THE PROBLEM: Format the text lines from every entry below as a numbered list, omitting blank lines. Leave the pictures out of the result.

RAW DATA:

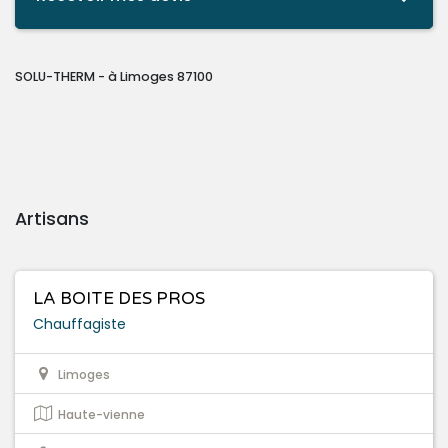
SOLU-THERM - à Limoges 87100
Artisans
LA BOITE DES PROS
Chauffagiste
Limoges
Haute-vienne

THE COMPLETED TASK:
1. SOLU-THERM - à Limoges 87100
2. Artisans
3. LA BOITE DES PROS
4. Chauffagiste
5. Limoges
6. Haute-vienne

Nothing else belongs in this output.